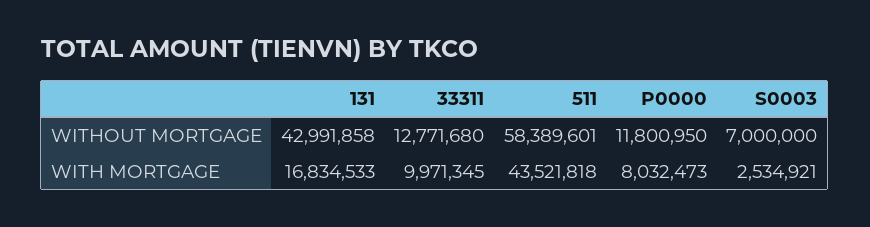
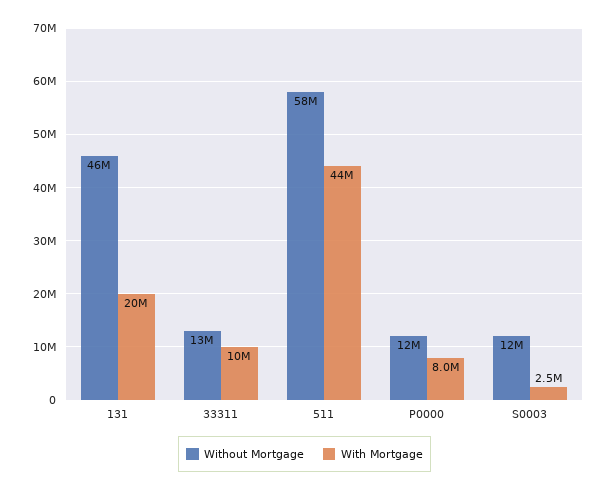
WITHOUT MORTGAGE, 131: 42991858 -> 46000000
WITHOUT MORTGAGE, S0003: 7000000 -> 12000000
WITH MORTGAGE, 131: 16834533 -> 20000000

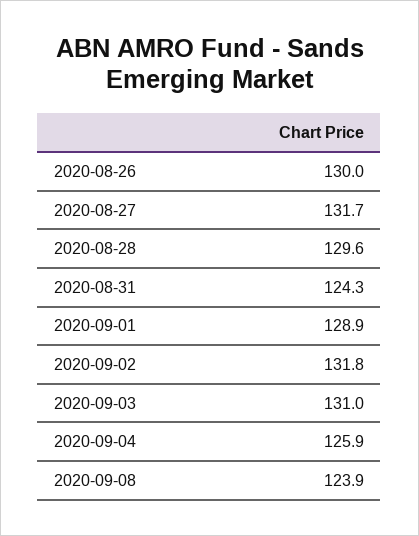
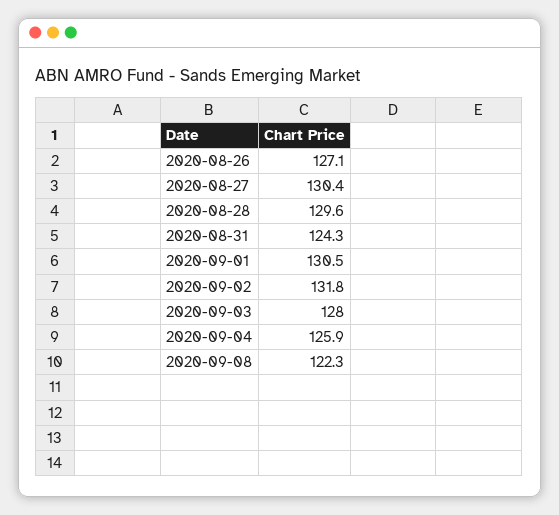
2020-08-26: 130 -> 127.1
2020-08-27: 131.7 -> 130.4
2020-09-01: 128.9 -> 130.5
2020-09-03: 131 -> 128
2020-09-08: 123.9 -> 122.3

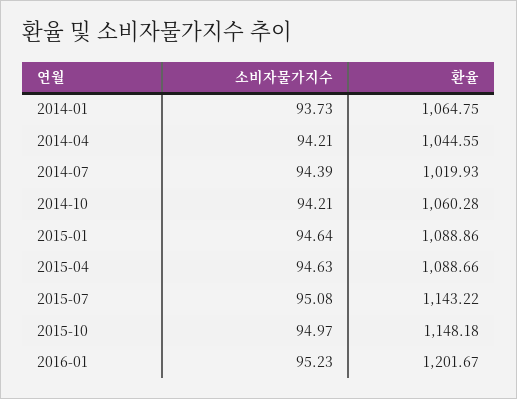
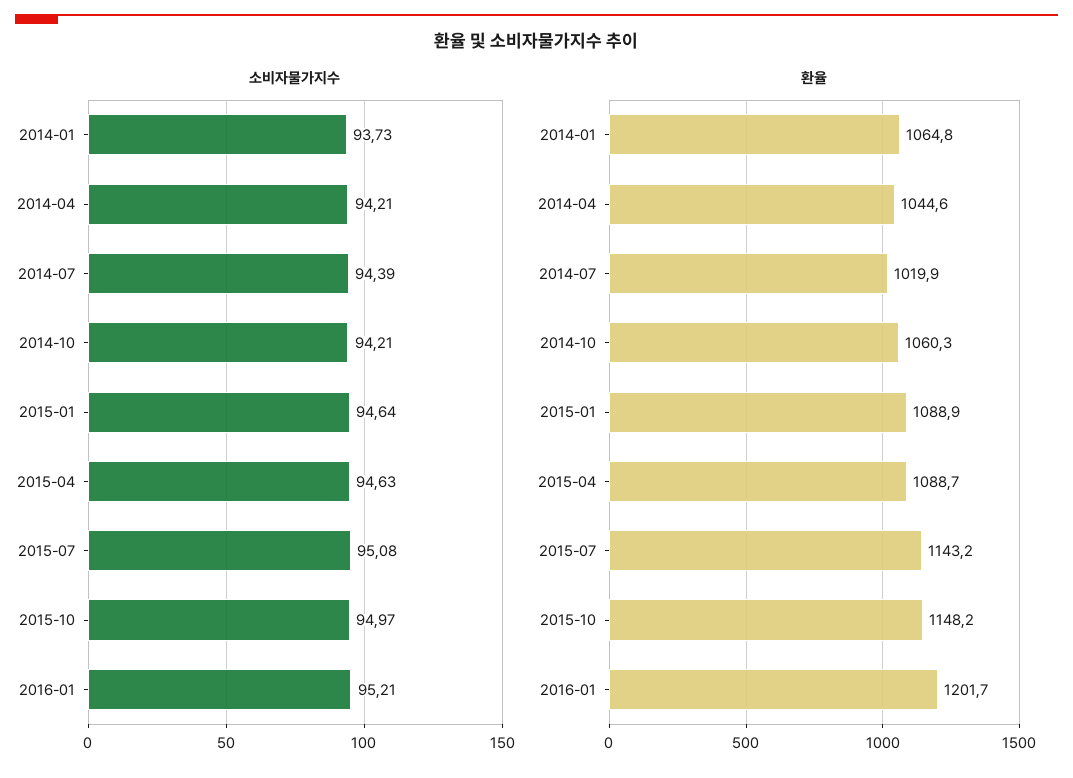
소비자물가지수, 2016-01: 95.23 -> 95.21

_ _ _

• [Problem] I would like you to retype exactly the lines running from the one containing "2020-09-03: 131 -> 128" to the last line of the entries, both included, leaving all pictures out.

• [Result]
2020-09-03: 131 -> 128
2020-09-08: 123.9 -> 122.3

소비자물가지수, 2016-01: 95.23 -> 95.21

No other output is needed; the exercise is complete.